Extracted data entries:
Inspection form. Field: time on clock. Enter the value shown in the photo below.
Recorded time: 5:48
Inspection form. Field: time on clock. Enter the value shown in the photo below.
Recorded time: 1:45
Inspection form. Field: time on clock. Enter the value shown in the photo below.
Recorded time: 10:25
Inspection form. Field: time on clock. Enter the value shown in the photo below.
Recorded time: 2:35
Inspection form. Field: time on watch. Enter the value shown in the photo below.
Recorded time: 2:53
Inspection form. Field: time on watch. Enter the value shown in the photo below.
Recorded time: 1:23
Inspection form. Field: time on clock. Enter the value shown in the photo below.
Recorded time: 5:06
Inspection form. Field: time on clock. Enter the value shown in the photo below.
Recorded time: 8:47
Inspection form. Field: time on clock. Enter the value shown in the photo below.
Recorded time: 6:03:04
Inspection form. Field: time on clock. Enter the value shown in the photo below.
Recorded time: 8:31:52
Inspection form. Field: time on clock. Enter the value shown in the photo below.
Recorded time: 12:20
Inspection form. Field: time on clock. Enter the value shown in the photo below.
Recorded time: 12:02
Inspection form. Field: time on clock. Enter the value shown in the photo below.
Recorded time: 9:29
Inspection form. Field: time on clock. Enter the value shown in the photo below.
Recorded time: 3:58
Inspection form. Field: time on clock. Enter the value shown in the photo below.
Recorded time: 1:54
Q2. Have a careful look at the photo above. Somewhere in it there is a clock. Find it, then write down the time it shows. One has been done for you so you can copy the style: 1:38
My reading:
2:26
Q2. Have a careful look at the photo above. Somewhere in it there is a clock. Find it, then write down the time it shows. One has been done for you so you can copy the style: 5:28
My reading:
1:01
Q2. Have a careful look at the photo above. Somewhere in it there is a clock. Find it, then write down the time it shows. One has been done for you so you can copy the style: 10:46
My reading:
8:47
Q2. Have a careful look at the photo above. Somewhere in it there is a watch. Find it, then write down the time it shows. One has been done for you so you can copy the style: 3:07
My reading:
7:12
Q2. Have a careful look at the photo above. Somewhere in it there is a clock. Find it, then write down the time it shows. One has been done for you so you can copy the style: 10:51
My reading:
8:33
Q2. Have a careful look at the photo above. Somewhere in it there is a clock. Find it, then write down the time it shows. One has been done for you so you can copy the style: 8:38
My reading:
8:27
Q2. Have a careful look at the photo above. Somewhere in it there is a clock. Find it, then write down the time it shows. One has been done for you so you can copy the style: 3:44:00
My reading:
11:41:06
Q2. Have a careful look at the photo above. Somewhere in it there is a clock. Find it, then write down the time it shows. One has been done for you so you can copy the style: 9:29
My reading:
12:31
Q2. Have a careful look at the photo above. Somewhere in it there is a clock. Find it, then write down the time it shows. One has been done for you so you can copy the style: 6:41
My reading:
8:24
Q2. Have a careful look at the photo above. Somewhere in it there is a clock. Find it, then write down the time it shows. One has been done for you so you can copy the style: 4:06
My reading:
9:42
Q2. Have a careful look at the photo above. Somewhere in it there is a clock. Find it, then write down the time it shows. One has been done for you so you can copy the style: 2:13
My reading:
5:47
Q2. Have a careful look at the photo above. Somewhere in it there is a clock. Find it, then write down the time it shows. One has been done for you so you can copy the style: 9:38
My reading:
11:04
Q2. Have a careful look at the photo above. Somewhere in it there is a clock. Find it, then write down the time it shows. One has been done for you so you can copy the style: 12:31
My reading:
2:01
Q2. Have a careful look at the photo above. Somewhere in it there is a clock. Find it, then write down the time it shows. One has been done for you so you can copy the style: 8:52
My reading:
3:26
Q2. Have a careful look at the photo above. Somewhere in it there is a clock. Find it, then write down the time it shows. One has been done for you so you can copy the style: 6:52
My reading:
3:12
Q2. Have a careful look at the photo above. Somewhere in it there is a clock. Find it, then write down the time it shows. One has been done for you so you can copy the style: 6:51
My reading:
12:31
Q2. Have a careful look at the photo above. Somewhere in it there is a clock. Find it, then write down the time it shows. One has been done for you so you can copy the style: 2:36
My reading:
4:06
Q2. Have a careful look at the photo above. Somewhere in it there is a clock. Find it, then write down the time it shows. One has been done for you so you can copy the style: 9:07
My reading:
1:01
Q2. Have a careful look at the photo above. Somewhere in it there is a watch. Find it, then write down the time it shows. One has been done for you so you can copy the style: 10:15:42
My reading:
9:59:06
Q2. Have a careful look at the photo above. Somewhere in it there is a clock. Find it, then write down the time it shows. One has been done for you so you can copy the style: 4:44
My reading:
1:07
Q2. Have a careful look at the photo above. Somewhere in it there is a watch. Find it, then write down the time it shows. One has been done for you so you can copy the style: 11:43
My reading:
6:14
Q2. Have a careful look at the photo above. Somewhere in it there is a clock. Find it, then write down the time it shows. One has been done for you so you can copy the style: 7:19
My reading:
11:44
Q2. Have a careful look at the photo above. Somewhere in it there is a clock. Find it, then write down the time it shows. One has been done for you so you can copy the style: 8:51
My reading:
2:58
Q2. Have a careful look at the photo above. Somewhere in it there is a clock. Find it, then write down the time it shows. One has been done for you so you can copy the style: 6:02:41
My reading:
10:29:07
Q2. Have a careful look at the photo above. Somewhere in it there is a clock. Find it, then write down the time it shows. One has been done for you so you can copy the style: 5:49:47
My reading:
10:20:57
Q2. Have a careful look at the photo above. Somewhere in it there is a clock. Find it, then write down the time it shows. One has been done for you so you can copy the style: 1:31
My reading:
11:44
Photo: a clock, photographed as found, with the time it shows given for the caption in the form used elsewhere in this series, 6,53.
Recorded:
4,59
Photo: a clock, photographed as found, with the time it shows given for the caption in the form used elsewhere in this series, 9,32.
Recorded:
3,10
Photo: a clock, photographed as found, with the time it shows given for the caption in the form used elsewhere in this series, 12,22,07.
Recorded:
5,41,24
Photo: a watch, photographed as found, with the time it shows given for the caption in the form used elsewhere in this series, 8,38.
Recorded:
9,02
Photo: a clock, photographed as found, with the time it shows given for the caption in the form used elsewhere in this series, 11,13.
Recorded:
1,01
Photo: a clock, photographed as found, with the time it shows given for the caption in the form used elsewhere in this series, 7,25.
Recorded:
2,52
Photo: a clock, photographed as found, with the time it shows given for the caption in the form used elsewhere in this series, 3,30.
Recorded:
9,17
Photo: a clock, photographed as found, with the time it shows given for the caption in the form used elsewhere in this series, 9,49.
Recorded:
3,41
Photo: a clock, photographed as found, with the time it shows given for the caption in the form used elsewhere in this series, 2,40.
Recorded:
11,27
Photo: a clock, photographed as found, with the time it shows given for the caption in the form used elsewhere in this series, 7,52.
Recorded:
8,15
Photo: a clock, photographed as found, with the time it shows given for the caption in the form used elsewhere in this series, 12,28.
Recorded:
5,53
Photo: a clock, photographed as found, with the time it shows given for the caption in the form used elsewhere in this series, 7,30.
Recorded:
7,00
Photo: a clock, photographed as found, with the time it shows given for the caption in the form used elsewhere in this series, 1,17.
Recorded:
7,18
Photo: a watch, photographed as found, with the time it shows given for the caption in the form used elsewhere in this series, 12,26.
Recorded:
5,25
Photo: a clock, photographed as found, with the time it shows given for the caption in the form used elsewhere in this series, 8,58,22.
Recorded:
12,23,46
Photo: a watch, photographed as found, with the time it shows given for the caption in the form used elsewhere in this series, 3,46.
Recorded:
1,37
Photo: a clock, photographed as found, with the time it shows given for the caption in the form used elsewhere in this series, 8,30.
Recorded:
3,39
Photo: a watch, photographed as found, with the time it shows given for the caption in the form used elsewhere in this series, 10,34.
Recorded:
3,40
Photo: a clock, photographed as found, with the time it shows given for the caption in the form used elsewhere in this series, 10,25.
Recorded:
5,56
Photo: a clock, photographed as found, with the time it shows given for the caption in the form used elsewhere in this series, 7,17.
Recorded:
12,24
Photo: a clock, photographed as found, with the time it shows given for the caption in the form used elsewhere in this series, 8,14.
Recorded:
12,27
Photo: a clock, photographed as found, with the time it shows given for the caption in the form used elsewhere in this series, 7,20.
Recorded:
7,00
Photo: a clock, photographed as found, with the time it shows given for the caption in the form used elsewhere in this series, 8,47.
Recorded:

STATED GOAL: Can you write out the items from the start through the line with "Recorded time: 8:31:52", including that line, changing "Inspection form" to "Audit form" and leaving everything else the same?

RESPONSE TO THE EXERCISE:
Audit form. Field: time on clock. Enter the value shown in the photo below.
Recorded time: 5:48
Audit form. Field: time on clock. Enter the value shown in the photo below.
Recorded time: 1:45
Audit form. Field: time on clock. Enter the value shown in the photo below.
Recorded time: 10:25
Audit form. Field: time on clock. Enter the value shown in the photo below.
Recorded time: 2:35
Audit form. Field: time on watch. Enter the value shown in the photo below.
Recorded time: 2:53
Audit form. Field: time on watch. Enter the value shown in the photo below.
Recorded time: 1:23
Audit form. Field: time on clock. Enter the value shown in the photo below.
Recorded time: 5:06
Audit form. Field: time on clock. Enter the value shown in the photo below.
Recorded time: 8:47
Audit form. Field: time on clock. Enter the value shown in the photo below.
Recorded time: 6:03:04
Audit form. Field: time on clock. Enter the value shown in the photo below.
Recorded time: 8:31:52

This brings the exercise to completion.